§ **About this task**: Transcribe nothing except the lines below that run from the one with "Simone dans votre boîte aux lettres." to the one with "عدد الملفات: 0", ends included, and do not copy any picture.

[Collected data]
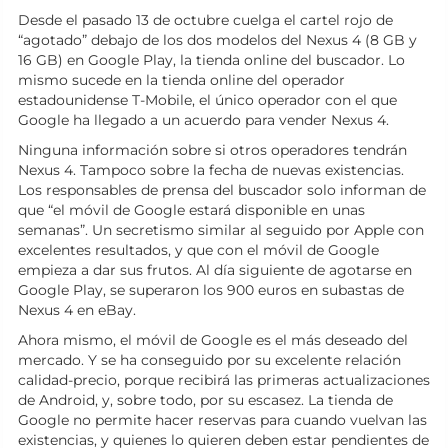
Desde el pasado 13 de octubre cuelga el cartel rojo de
“agotado” debajo de los dos modelos del Nexus 4 (8 GB y
16 GB) en Google Play, la tienda online del buscador. Lo
mismo sucede en la tienda online del operador
estadounidense T-Mobile, el único operador con el que
Google ha llegado a un acuerdo para vender Nexus 4.
Ninguna información sobre si otros operadores tendrán
Nexus 4. Tampoco sobre la fecha de nuevas existencias.
Los responsables de prensa del buscador solo informan de
que “el móvil de Google estará disponible en unas
semanas”. Un secretismo similar al seguido por Apple con
excelentes resultados, y que con el móvil de Google
empieza a dar sus frutos. Al día siguiente de agotarse en
Google Play, se superaron los 900 euros en subastas de
Nexus 4 en eBay.
Ahora mismo, el móvil de Google es el más deseado del
mercado. Y se ha conseguido por su excelente relación
calidad-precio, porque recibirá las primeras actualizaciones
de Android, y, sobre todo, por su escasez. La tienda de
Google no permite hacer reservas para cuando vuelvan las
existencias, y quienes lo quieren deben estar pendientes de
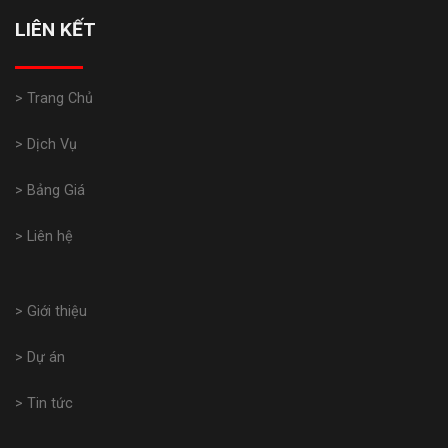
LIÊN KẾT
> Trang Chủ
> Dịch Vụ
> Bảng Giá
> Liên hệ
> Giới thiệu
> Dự án
> Tin tức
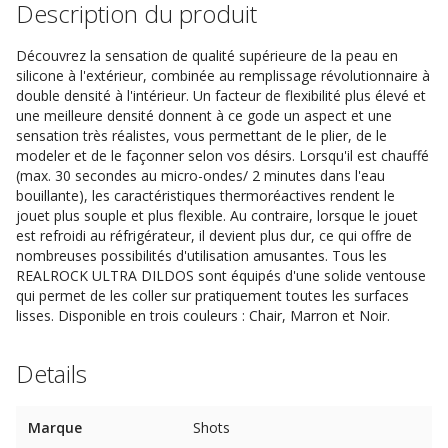
Description du produit
Découvrez la sensation de qualité supérieure de la peau en
silicone à l'extérieur, combinée au remplissage révolutionnaire à
double densité à l'intérieur. Un facteur de flexibilité plus élevé et
une meilleure densité donnent à ce gode un aspect et une
sensation très réalistes, vous permettant de le plier, de le
modeler et de le façonner selon vos désirs. Lorsqu'il est chauffé
(max. 30 secondes au micro-ondes/ 2 minutes dans l'eau
bouillante), les caractéristiques thermoréactives rendent le
jouet plus souple et plus flexible. Au contraire, lorsque le jouet
est refroidi au réfrigérateur, il devient plus dur, ce qui offre de
nombreuses possibilités d'utilisation amusantes. Tous les
REALROCK ULTRA DILDOS sont équipés d'une solide ventouse
qui permet de les coller sur pratiquement toutes les surfaces
lisses. Disponible en trois couleurs : Chair, Marron et Noir.
Details
Marque
Shots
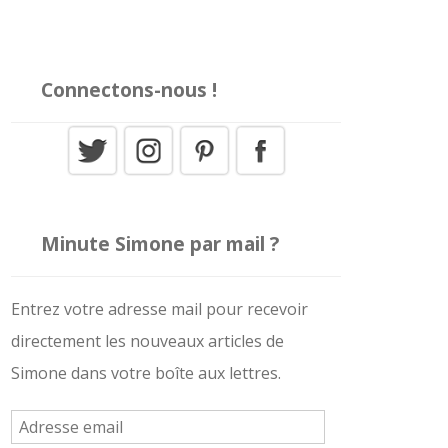
Connectons-nous !
Minute Simone par mail ?
Entrez votre adresse mail pour recevoir
directement les nouveaux articles de
Simone dans votre boîte aux lettres.
A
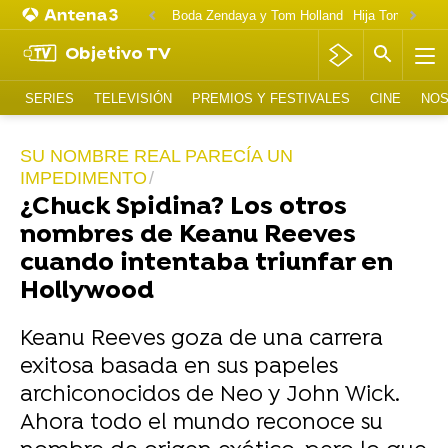
Boda Zendaya y Tom Holland
Hija Tom Cruise 
Objetivo TV
SERIES
TELEVISIÓN
PREMIOS Y FESTIVALES
CINE
NOS
SU NOMBRE REAL PARECÍA UN
IMPEDIMENTO
¿Chuck Spidina? Los otros
nombres de Keanu Reeves
cuando intentaba triunfar en
Hollywood
Keanu Reeves goza de una carrera
exitosa basada en sus papeles
archiconocidos de Neo y John Wick.
Ahora todo el mundo reconoce su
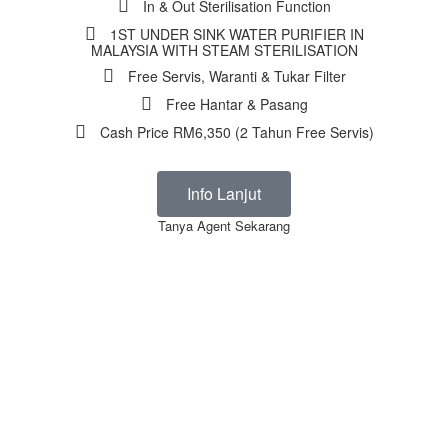
In & Out Sterilisation Function
1ST UNDER SINK WATER PURIFIER IN
MALAYSIA WITH STEAM STERILISATION
Free Servis, Waranti & Tukar Filter
Free Hantar & Pasang
Cash Price RM6,350 (2 Tahun Free Servis)
Info Lanjut
Tanya Agent Sekarang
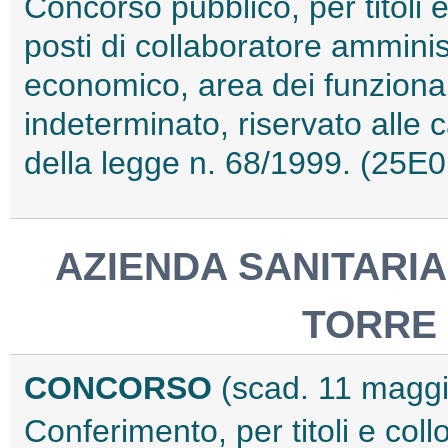
Concorso pubblico, per titoli 
posti di collaboratore amminis
economico, area dei funziona
indeterminato, riservato alle ca
della legge n. 68/1999. (25E
AZIENDA SANITARIA
TORRE
CONCORSO
(scad. 11 magg
Conferimento, per titoli e collo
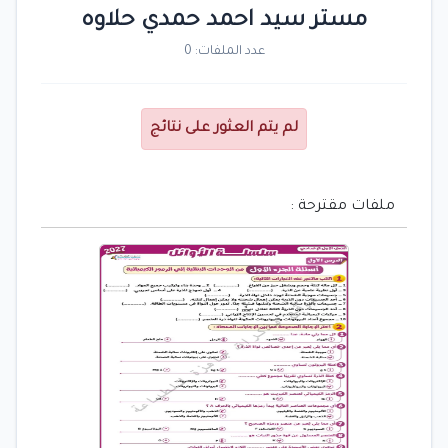
مستر سيد احمد حمدي حلاوه
عدد الملفات: 0
لم يتم العثور على نتائج
ملفات مقترحة :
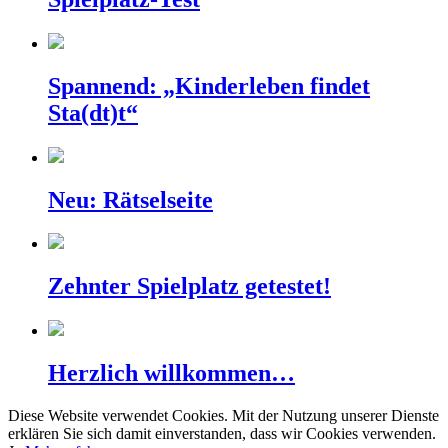
Spannend: „Kinderleben findet
Sta(dt)t“
Neu: Rätselseite
Zehnter Spielplatz getestet!
Herzlich willkommen…
Diese Website verwendet Cookies. Mit der Nutzung unserer Dienste
erklären Sie sich damit einverstanden, dass wir Cookies verwenden.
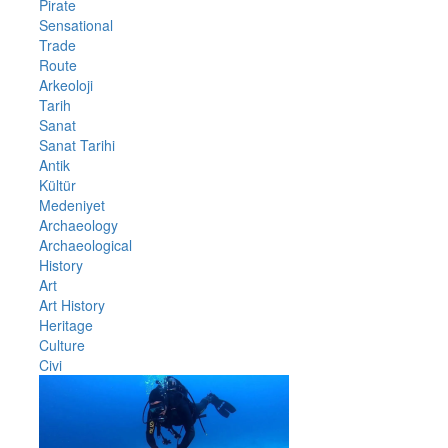
Pirate
Sensational
Trade
Route
Arkeoloji
Tarih
Sanat
Sanat Tarihi
Antik
Kültür
Medeniyet
Archaeology
Archaeological
History
Art
Art History
Heritage
Culture
Civi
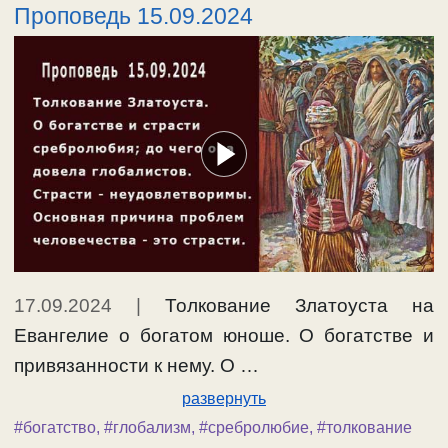
Проповедь 15.09.2024
17.09.2024
|
Толкование Златоуста на
Евангелие о богатом юноше. О богатстве и
привязанности к нему. О …
развернуть
#богатство
,
#глобализм
,
#сребролюбие
,
#толкование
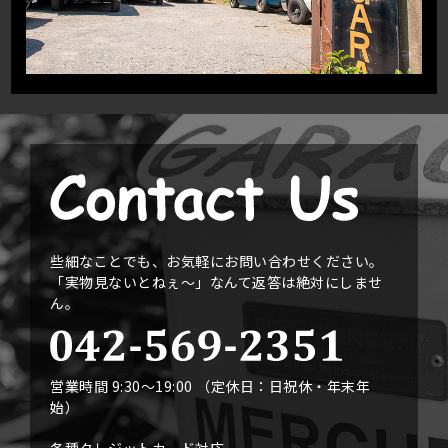
些細なことでも、お気軽にお問い合わせください。
「実物見ないとねぇ〜」なんて返答は絶対にしませ
ん。
営業時間 9:30〜19:00 （定休日：日祝休・年末年
始）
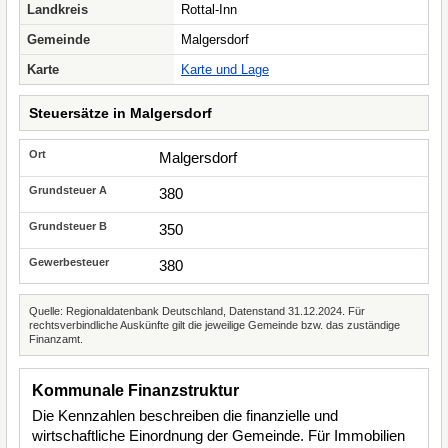
Landkreis
Rottal-Inn
Gemeinde
Malgersdorf
Karte
Karte und Lage
Steuersätze in Malgersdorf
Malgersdorf
380
350
380
Quelle: Regionaldatenbank Deutschland, Datenstand 31.12.2024. Für
rechtsverbindliche Auskünfte gilt die jeweilige Gemeinde bzw. das zuständige
Finanzamt.
Kommunale Finanzstruktur
Die Kennzahlen beschreiben die finanzielle und
wirtschaftliche Einordnung der Gemeinde. Für Immobilien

§ **Completed exercise**:
Simone dans votre boîte aux lettres.
A
Boda Zendaya y Tom Holland
Hija Tom Cruise 
Objetivo TV
SERIES
TELEVISIÓN
PREMIOS Y FESTIVALES
CINE
NOS
SU NOMBRE REAL PARECÍA UN
IMPEDIMENTO
¿Chuck Spidina? Los otros
nombres de Keanu Reeves
cuando intentaba triunfar en
Hollywood
Keanu Reeves goza de una carrera
exitosa basada en sus papeles
archiconocidos de Neo y John Wick.
Ahora todo el mundo reconoce su
In & Out Sterilisation Function
1ST UNDER SINK WATER PURIFIER IN
MALAYSIA WITH STEAM STERILISATION
Free Servis, Waranti & Tukar Filter
Free Hantar & Pasang
Cash Price RM6,350 (2 Tahun Free Servis)
Info Lanjut
Tanya Agent Sekarang
Concorso pubblico, per titoli 
posti di collaboratore amminis
economico, area dei funziona
indeterminato, riservato alle ca
della legge n. 68/1999. (25E
AZIENDA SANITARIA
TORRE
CONCORSO
(scad. 11 magg
Conferimento, per titoli e collo
مستر سيد احمد حمدي حلاوه
عدد الملفات: 0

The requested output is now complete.